:: Travail à réaliser ::
(A) Relevez, dans le passage sur la laïcité, les différents mots de la famille de « sacré », chacun une seule fois et dans l'ordre de leur première apparition.
(B) D'après le passage sur la laïcité, à quoi le rituel et la sacralisation du sacrifice participent-ils ?
(C) Poursuivez la rédaction du passage sur la laïcité à partir de l'endroit où il s'arrête.

:: Passage proposé ::
========================

Ces deux événements sacralisent l’esprit de sacrifice de nos soldats dans un rituel conduisant au sacré par le respect dû par tous à ces hommes morts pour la France. Les croyances des morts et celles des assistances sont secondaires. Rituel et sacralisation du sacrifice participent à l’unité de tous face à l’adversité. Cependant, dès lors que la mort est omniprésente, comment éviter que cette sacralisation ne conduise pas à la croyance religieuse et bien sûr à la foi en l’au-delà qui rassure les vivants ? C’est aussi la contradiction d’une France laïque et d’une France qui, pourtant, ne peut ignorer le fait religieux.

  • Qu’est ce que la laicité ?

========================

:: Bloc de données ::
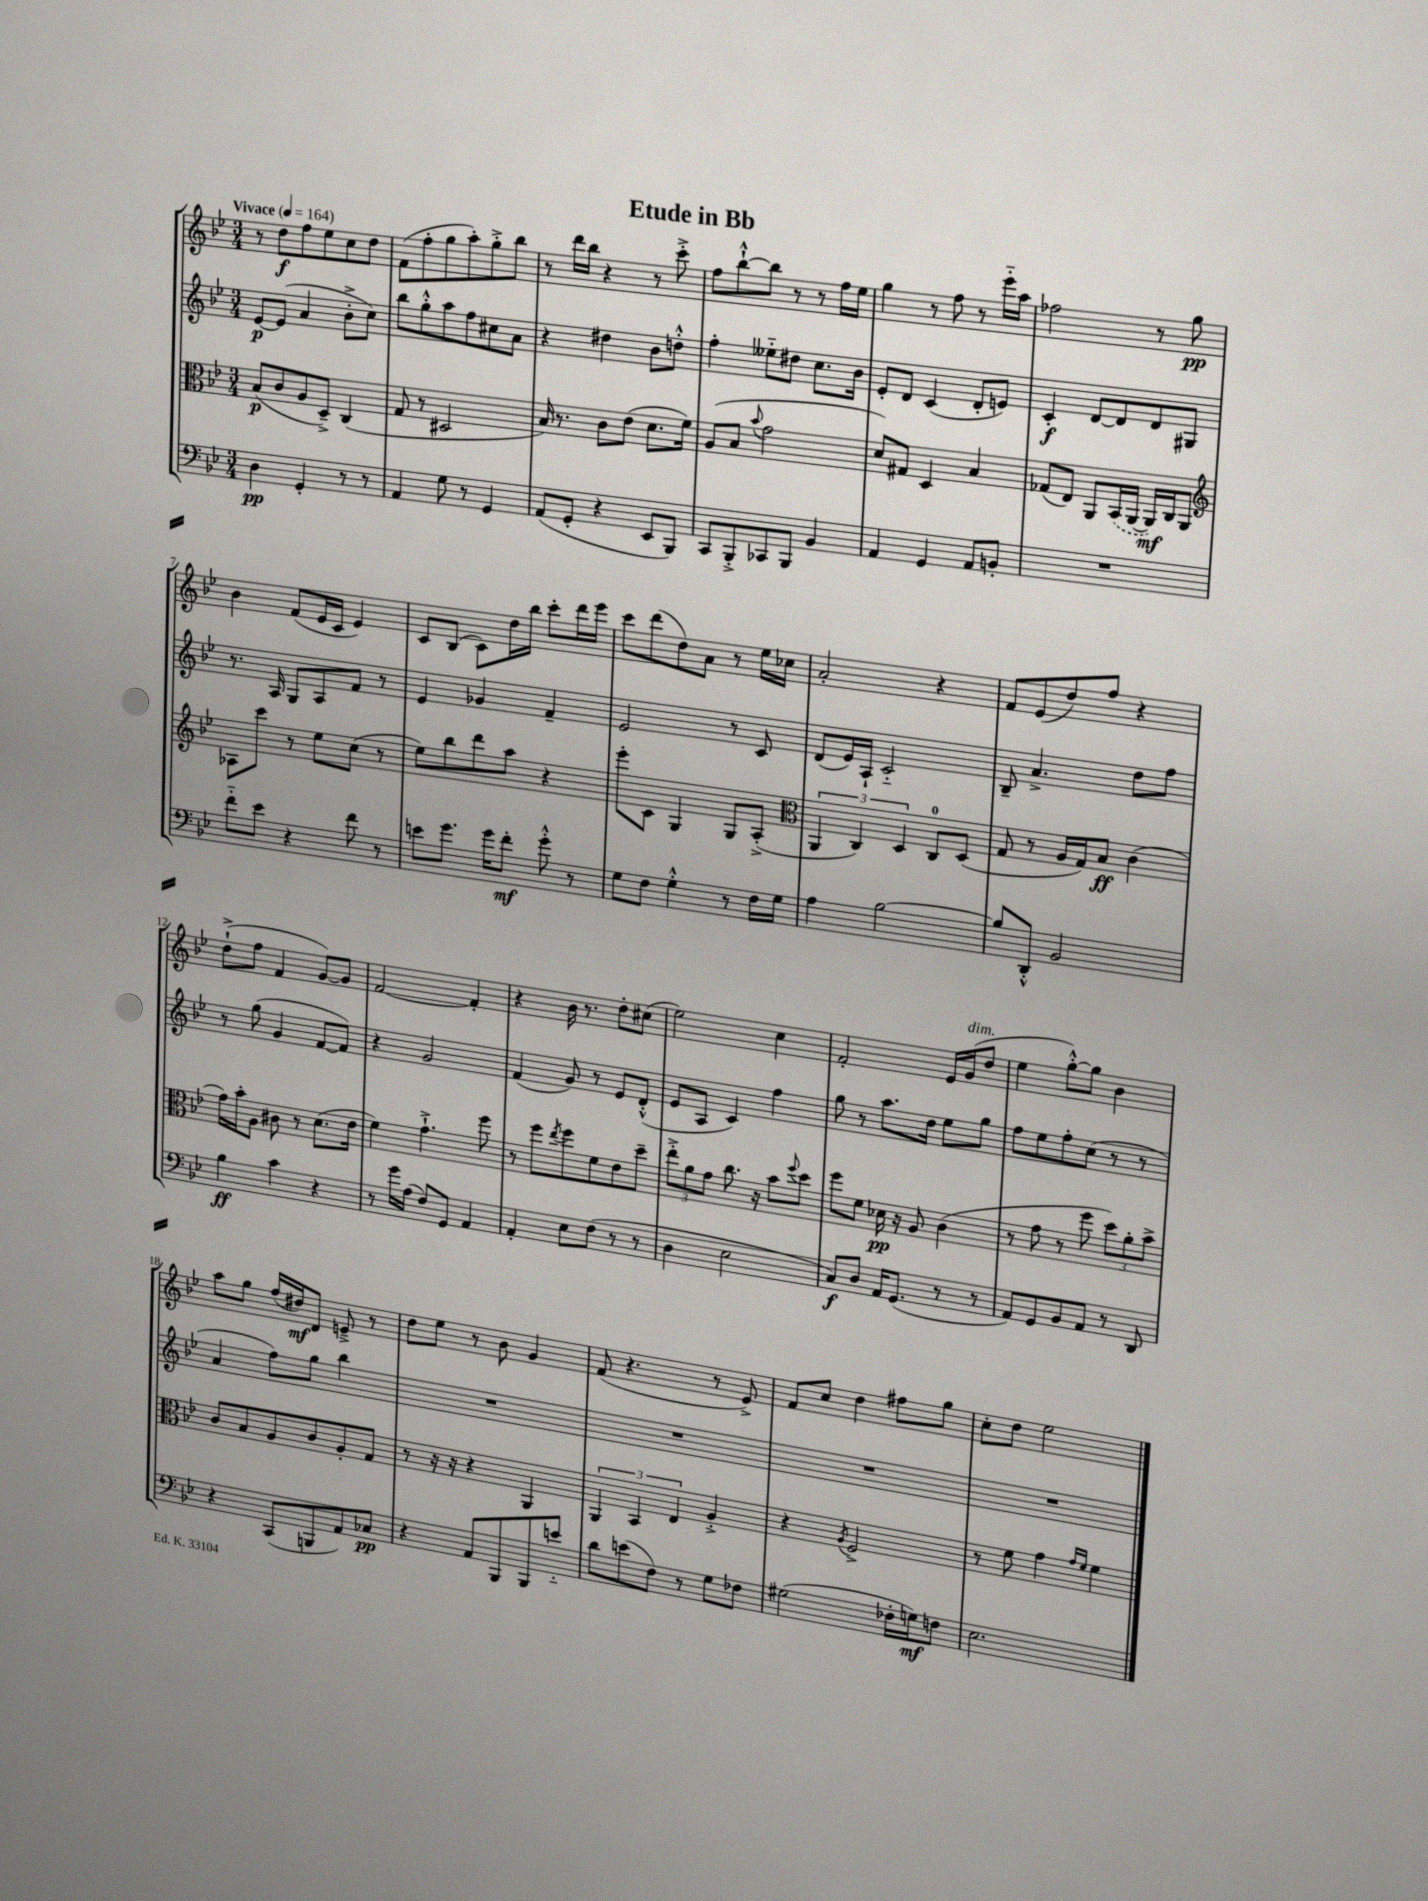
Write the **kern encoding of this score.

========================

:: Réponses dans l'ordre ::
(A) sacralisent, sacrifice, sacré, sacralisation

(B) Ils participent à l'unité de tous face à l'adversité.

(C)
Il n’y a pas de définition de la laïcité. Il y a surtout « séparation de la société civile et de la société religieuse au sens d’un État neutre entre les religions » (Renan). Est « laïque » cependant ce qui est ni ecclésiastique ni religieux. On peut être laïque et croyant car la laïcité n’est pas opposée aux religions. Cela dit, elle n’est pas une religion ou un système religieux, mais bien la forme ordinaire, régulière, légale de la vie publique dans notre société française, y compris militaire. La constitution de la ve République rappelle par ailleurs dans son article 1er que « La France est une république indivisible, laïque, démocratique et sociale. Elle assure l’égalité devant la loi de tous les citoyens sans distinction d’origine, de race ou de religion. Elle respecte toutes les croyances. » Ce libre choix s’exprime par rapport à soi, à sa conscience. Il aura une forte influence sur le regard sur l’altérité de l’autre et le respect à lui porter dans sa personne même.

Quatre principes peuvent définir la laïcité.

Vivre ensemble. La République française s’est construite autour de la laïcité en garantissant un espace public où chacun peut garder ses différences qui sont du domaine privé. Trois principes complémentaires s’en dégagent : liberté de conscience (droit de croire ou de ne pas croire, religion, athéisme, agnosticisme, indifférence), égalité des options spirituelles, universalité d’une loi commune (la loi est égale pour tous et soucieuse de l’intérêt général).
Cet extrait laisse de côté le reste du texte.